After showing positive returns for most of 2024, year-to-date crude oil returns have dipped into negative territory. The main global benchmark, Brent, is down 3.5%, while the U.S. benchmark, West Texas Intermediate (WTI), has fallen 0.4% this year.
The decline in crude oil prices can be attributed to a combination of demand and supply factors, as noted by analysts at Wells Fargo in a report dated September 23.
On the demand side, the global economy has been experiencing a gradual slowdown. Meanwhile, supply concerns have arisen regarding the potential for increased production from the world’s two largest producers, OPEC+ and the United States.
Wells Fargo acknowledges the market’s concerns about demand and supply but believes these factors are already reflected in current oil prices.
“While it is true that global crude oil demand has been soft through much of 2024, the weakness does not appear to be intensifying. This is significant because global liquidity is beginning to improve, as indicated by central banks starting to lower interest rates,” the bank stated.
On the supply front, both OPEC+ and the U.S. are more likely to reduce production rather than increase it, particularly with crude oil prices hovering in the $60s and $70s per barrel. OPEC+ has already indicated that it will maintain the planned production cuts set to commence in October 2024.

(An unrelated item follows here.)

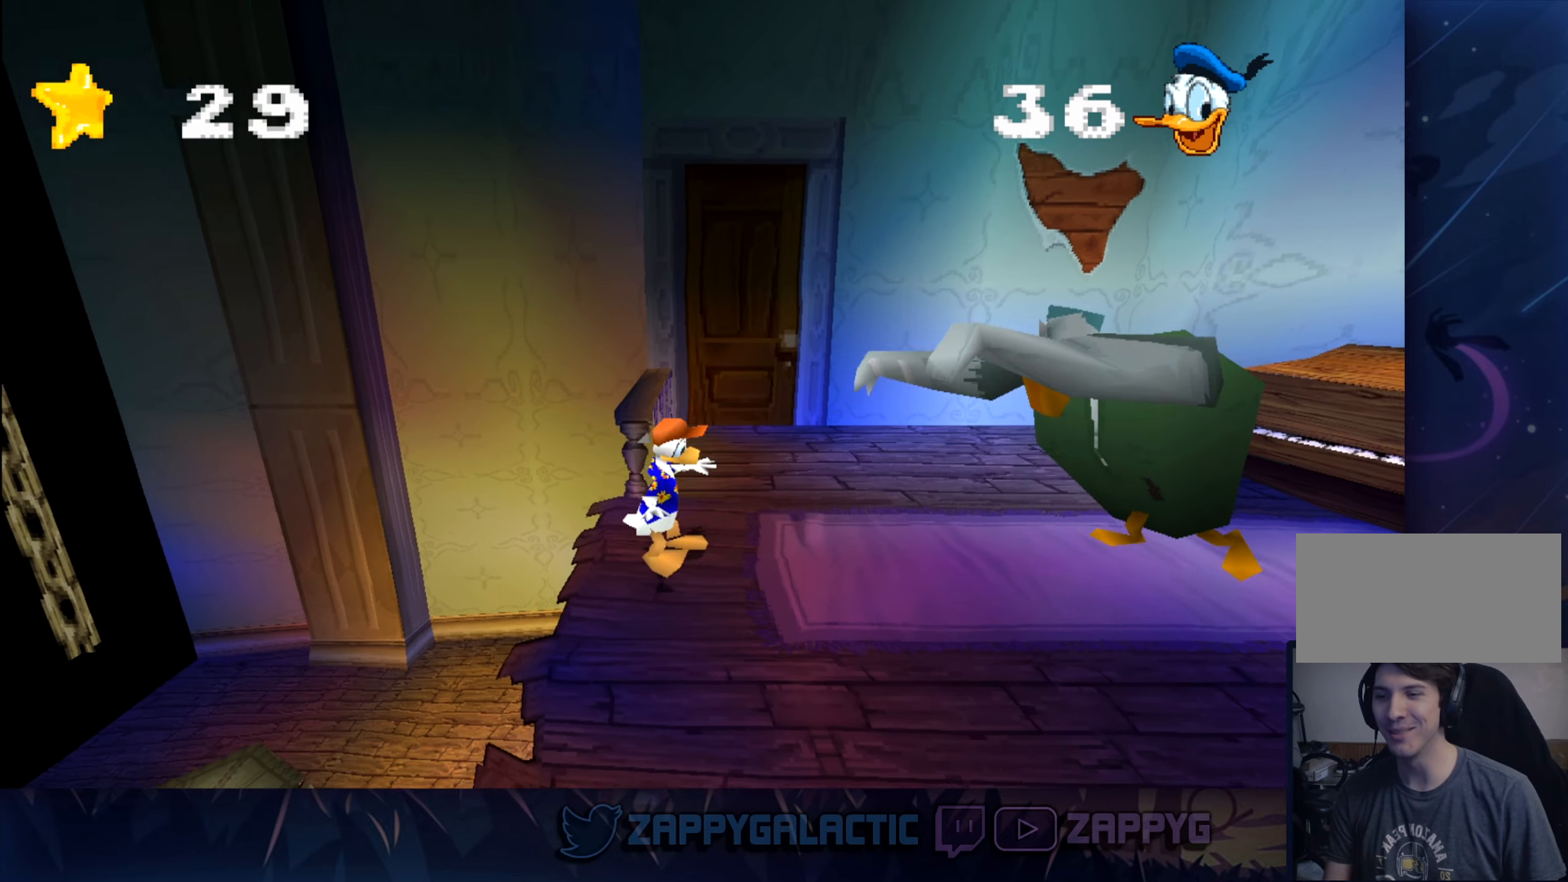
{"buttons": ["CROSS"], "left_stick": "right", "right_stick": "center", "events": [[200, "left_stick", "right"], [217, "CROSS", "up"], [334, "CROSS", "down"]]}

For the United States, Wells Fargo predicts that production growth will soon decelerate, given that the average cost to drill a new shale well is approximately $64 per barrel.
In conclusion, while crude oil prices have softened in recent months, there is a likelihood that they will stabilize soon. The largest oil producers, OPEC+ and the U.S., have little motivation to increase production at current prices, suggesting a potential shift in the market.